A formula combining Euler $\phi$ and $\gcd$ Let us fix a natural number $N>1$ and $a_1, \ldots, a_n$ natural numbers satisfying $0 \leq a_i < N$, with the property that $1+ \sum a_i$ is divisible by $N$. Let $\phi$ be the Euler totient function (defined with the convention $\phi(1)=0$). I define the following quantity:
$$
\psi(a_1, \ldots, a_n; N):= \sum_{i=1}^n \psi_i := \sum_{i=1}^n \phi(\gcd( a_1, \ldots, a_i +1, \ldots, a_n; N)).
$$
I would like to have a closed formula (or an inductive one) for $\psi$ in terms of the initial data (I imagine it should depende on the prime decomposition of $N$).

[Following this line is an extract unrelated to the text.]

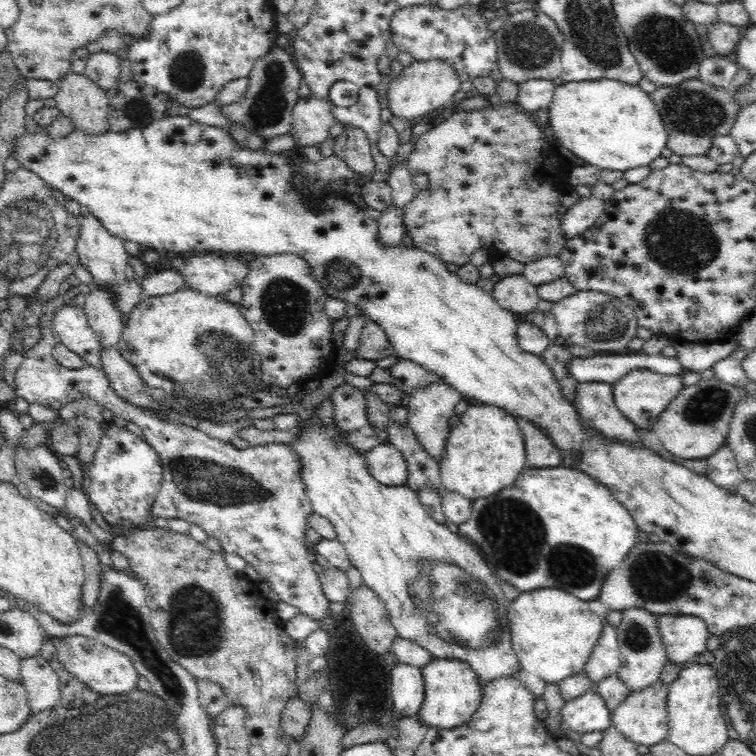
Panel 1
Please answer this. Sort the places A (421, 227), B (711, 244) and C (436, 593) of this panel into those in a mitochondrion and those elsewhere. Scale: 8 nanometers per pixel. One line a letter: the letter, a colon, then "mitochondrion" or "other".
A: other
B: other
C: mitochondrion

For example, when $N= p^{\alpha}$ for $p$ a prime number, we have that one of the $a_i$, wlog $a_n$, is coprime with $N$. By defining $p^{\beta}$ to be $\gcd(a_1, \ldots, a_{n-1}, a_n+1, p^{\alpha})$, we have
$$
\psi(a_1, \ldots, a_n; p^{\alpha})= \phi(p^{\beta})=p^{\beta}(1-\frac{1}{p})
$$
when $\beta >0$ and $0$ otherwise.
 A: Below I characterize set of values achievable by $\psi(a_1,\dots,a_n;N)$.
Let $d_i=\gcd(a_1,\dots,a_i+1,\dots,a_n,N)$. First notice that $d_1,\dots,d_n$ are divisors of $N$ and they are pairwise co-prime (as $d_i|(a_i+1)$ while $d_j|a_i$ for every $j\ne i$). 

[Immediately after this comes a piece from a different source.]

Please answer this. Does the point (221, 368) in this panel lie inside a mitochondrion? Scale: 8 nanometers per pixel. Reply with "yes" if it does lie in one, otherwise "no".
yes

I claim that besides these two conditions the values $d_i$ can be arbitrary. That is, let $d_1,\dots,d_n$ be any pairwise co-prime divisors of $N$; then there exist $a_1, \dots, a_n$ such that $\gcd(a_1,\dots,a_i+1,\dots,a_n,N)=d_i$ and thus
$$\psi(a_1,\dots,a_n;N) = \sum_{i=1}^n \phi(d_i).$$
Let $d_0=1$. Then there exist pairwise co-prime positive integers $D_0, D_1, \dots, D_n$ such that $D_0D_1\cdots D_n=N$ and $d_i|D_i$ for every $i=0,1,\dots,n$. Namely, let $D_i = \gcd(N,d_i^\infty)=\lim_{k\to\infty}\gcd(N,d_i^k)$ for every $i=1,\dots,n$; and $D_0 = \tfrac{N}{D_1D_2\cdots D_n}$.

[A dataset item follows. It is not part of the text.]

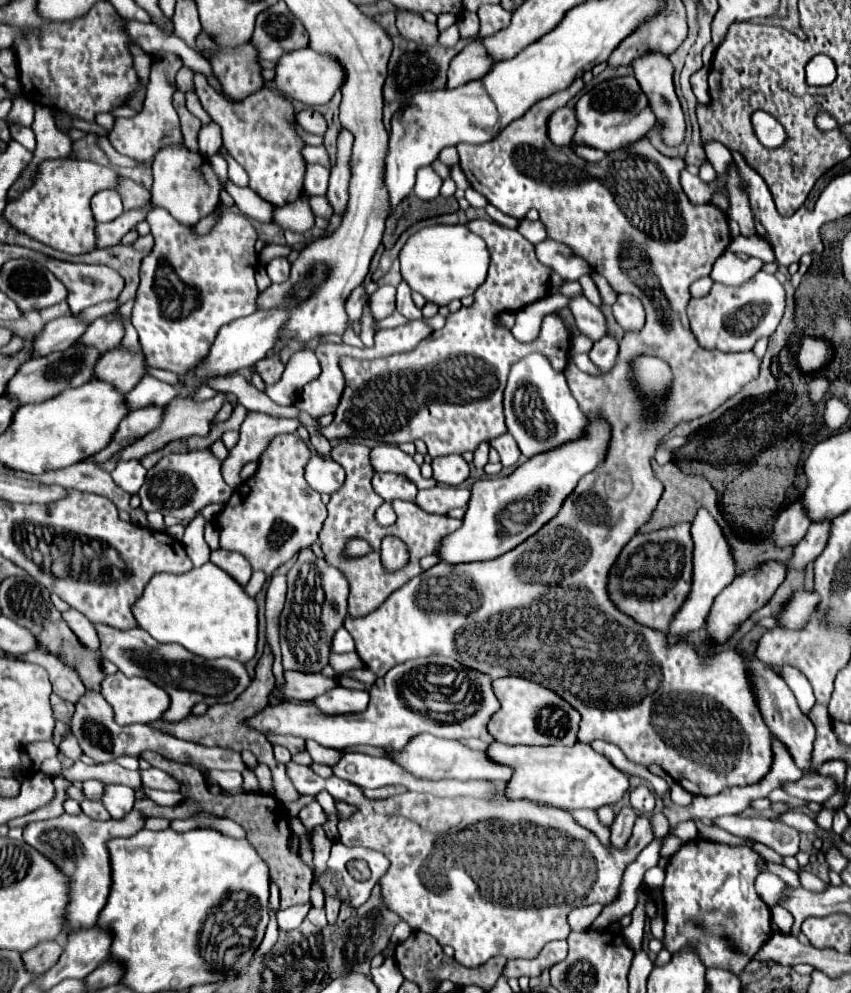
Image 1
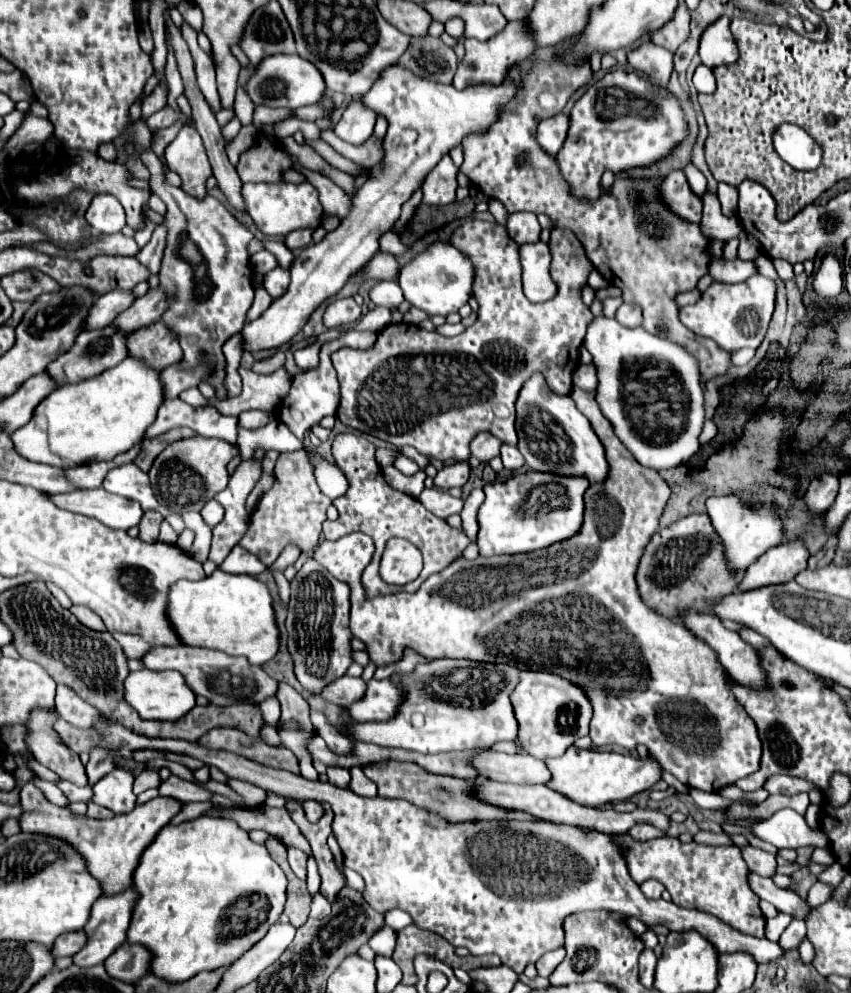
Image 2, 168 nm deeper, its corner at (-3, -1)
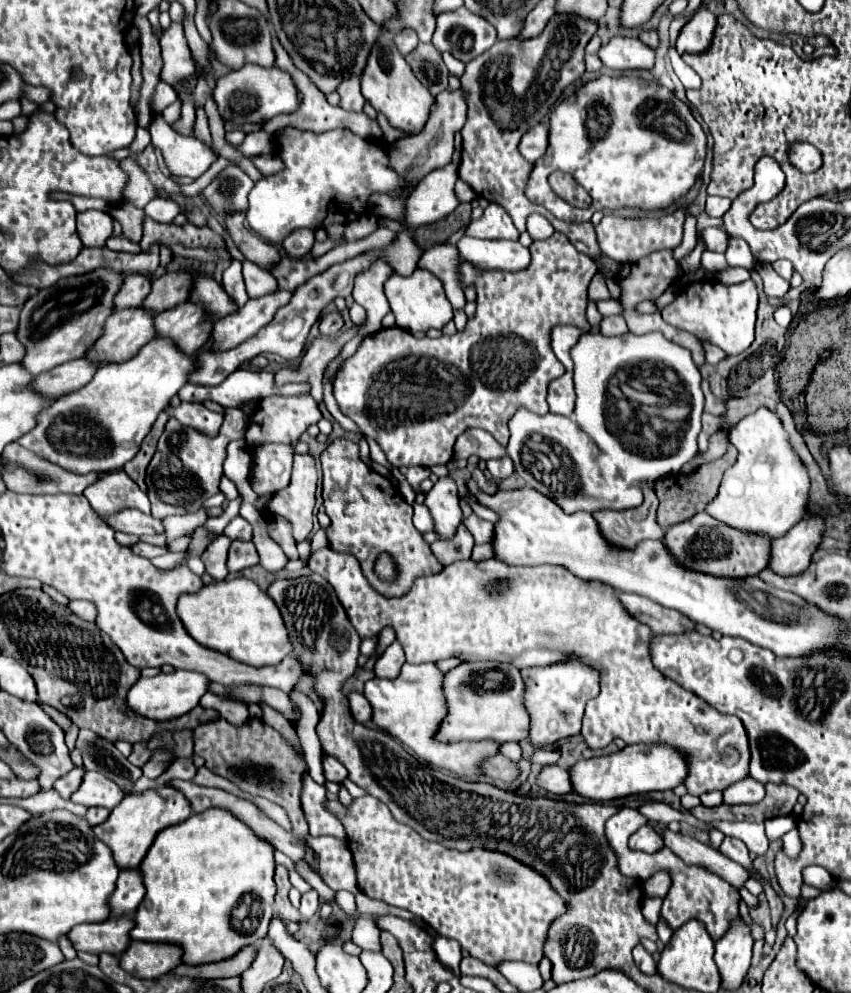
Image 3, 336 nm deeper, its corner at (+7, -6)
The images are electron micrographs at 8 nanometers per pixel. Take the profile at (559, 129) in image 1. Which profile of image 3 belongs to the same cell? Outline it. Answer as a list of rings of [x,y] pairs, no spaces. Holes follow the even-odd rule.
[[[538,123],[536,127],[532,127],[520,141],[518,149],[522,153],[522,157],[530,163],[534,163],[536,159],[540,159],[540,155],[544,155],[548,147],[548,127],[544,123]]]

To enforce equalities $\gcd(a_1,\dots,a_i+1,\dots,a_n,N)=d_i$ for every $i=1,\dots,n$, it is enough to require the following congruences
$$(\star)\qquad a_i \equiv d_j - \delta_{ij} \pmod{D_j}$$
for every $j=0,1,\dots,n$ (where $\delta_{ij}$ is Kronecker's delta). Indeed, if $a_1,\dots,a_n$ satisfy congruences $(\star)$, then $\gcd(a_j,D_j)=1$ and $\gcd(a_j+1,D_j)=d_j$ for $j=1,\dots,n$; and $\gcd(a_i,D_j)=d_j$ for every $i=1,\dots,n$, $j=0,\dots,n$ and $i\ne j$. So we trivially have $\gcd(a_1,\dots,a_i+1,\dots,a_n,D_i)=d_i$ while $\gcd(a_1,\dots,a_i+1,\dots,a_n,D_j)=1$ for every $j\ne i$, which further imply that $\gcd(a_1,\dots,a_i+1,\dots,a_n,N)=d_i$ for every $i=1,\dots,n$.
For every fixed $i$, the congruences $(\star)$ represent a system of congruences for $a_i$ with pairwise co-prime moduli $D_0, \dots, D_n$. By Chinese Remainder Theorem, this system has a solution (i.e., value of $a_i$) modulo $D_0D_1\cdots D_n=N$. That is, there exist integers $a_1,\dots,a_n$ with $0\leq a_i<N$ that satisfy congruences $(\star)$ and thus $\gcd(a_1,\dots,a_i+1,\dots,a_n,N)=d_i$.